Possible future roles for contrast echocardiography

Advances in contrast microbubble formulations, imaging and post‐processing analysis, indicate that the future for contrast echocardiography may include imaging of macro and microvasculature elsewhere in the body as well as targeted drug and/or gene delivery.

Contrast‐enhanced ultrasound

Using contrast agents in a similar manner to MCPE, non‐invasive and bedside perfusion assessment of organs may be possible. Schneider et al. suggested that assessing renal cortical perfusion with contrast is feasible and well‐tolerated in the ICU population and that possibly a decrease in renal perfusion may occur within 24 h of surgery in patients at risk of acute kidney injury (AKI) [31]. These techniques are relatively unexplored at this time and although they hold promise, do demonstrate significant heterogeneity and the results remain unpredictable [32]. Further investigation is certainly warranted.

Targeted drug delivery

The property of contrast microbubbles bursting under the effect of ultrasound can be used to target drug delivery.
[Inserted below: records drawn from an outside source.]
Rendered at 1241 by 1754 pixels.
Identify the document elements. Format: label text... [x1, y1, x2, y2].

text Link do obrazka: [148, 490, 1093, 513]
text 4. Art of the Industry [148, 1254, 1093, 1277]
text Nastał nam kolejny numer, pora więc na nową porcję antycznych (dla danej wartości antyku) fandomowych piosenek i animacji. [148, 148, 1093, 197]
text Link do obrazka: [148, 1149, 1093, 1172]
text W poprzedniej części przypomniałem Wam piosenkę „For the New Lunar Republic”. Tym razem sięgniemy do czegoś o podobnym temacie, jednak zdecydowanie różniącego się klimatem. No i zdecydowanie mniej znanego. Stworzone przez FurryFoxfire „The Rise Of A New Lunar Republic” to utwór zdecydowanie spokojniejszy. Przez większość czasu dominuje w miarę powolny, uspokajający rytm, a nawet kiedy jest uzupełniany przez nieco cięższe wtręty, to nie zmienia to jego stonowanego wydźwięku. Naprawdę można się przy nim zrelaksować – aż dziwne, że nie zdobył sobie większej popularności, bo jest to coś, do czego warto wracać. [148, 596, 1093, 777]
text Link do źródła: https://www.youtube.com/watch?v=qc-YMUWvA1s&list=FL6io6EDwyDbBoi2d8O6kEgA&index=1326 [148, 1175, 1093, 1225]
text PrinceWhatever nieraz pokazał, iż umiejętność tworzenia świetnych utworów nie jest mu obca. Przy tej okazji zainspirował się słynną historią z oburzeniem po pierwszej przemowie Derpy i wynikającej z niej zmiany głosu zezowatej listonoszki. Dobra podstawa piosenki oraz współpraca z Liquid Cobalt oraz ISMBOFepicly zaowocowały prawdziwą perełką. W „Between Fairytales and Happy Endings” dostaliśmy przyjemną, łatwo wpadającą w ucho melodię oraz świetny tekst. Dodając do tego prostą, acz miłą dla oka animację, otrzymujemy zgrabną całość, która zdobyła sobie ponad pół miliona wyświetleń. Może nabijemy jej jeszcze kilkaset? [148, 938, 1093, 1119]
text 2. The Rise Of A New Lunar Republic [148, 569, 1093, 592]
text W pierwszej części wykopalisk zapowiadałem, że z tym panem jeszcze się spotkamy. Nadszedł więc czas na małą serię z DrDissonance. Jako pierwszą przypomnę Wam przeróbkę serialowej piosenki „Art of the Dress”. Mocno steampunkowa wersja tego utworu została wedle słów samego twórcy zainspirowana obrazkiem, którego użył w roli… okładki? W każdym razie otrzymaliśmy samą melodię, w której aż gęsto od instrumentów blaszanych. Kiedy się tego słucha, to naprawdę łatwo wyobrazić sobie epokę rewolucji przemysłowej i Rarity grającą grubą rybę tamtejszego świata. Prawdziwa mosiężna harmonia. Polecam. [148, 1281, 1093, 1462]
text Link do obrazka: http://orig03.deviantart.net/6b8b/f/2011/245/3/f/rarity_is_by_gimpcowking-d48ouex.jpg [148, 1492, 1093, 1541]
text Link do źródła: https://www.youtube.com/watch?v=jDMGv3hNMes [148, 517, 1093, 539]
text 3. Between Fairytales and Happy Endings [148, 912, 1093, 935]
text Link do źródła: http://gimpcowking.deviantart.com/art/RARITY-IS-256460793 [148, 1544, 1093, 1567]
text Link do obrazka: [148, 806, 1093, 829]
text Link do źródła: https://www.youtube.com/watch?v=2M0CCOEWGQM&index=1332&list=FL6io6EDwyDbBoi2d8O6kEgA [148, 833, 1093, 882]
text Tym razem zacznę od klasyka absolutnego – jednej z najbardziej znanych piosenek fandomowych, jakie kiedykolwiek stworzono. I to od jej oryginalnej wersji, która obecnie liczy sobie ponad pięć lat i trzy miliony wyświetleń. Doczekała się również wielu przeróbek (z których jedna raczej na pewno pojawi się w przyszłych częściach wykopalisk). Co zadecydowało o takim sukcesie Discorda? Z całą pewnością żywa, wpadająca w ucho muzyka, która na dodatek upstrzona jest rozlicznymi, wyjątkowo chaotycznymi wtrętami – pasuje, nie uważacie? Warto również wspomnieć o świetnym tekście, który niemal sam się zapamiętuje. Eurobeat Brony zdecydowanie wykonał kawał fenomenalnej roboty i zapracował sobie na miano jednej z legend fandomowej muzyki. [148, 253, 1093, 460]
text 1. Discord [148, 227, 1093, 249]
Drugs can be attached to microbubbles by a variety of methods [10] and as long as the site is accessible to ultrasound, a burst of high mechanical index ultrasound may be able to locally deliver the drug, such as thrombolysis. Transfer of genetic material has also been suggested and has been shown to be safe and more specific than viral vectors for cDNA delivery [33].

Conclusion

The use of contrast echocardiography in the critically ill is safe compared to other contrast agents, feasible at the bedside and has the potential to rescue undiagnostic echocardiograms. Although the agents are only indicated for left ventricular opacification, the off‐label use of MCPE holds promise as being a potential method to assess myocardial perfusion at the bedside. The technology has been available for over two decades and is yet to find a place in regular clinical practice, but as a result of ever evolving sophistication of microbubble agents, software and hardware still holds considerable promise. The utility of MCPE in the ICU has not been extensively considered to date but potentially may have a role in the challenging arena of accurate and timely diagnosis of ACS in the critically ill.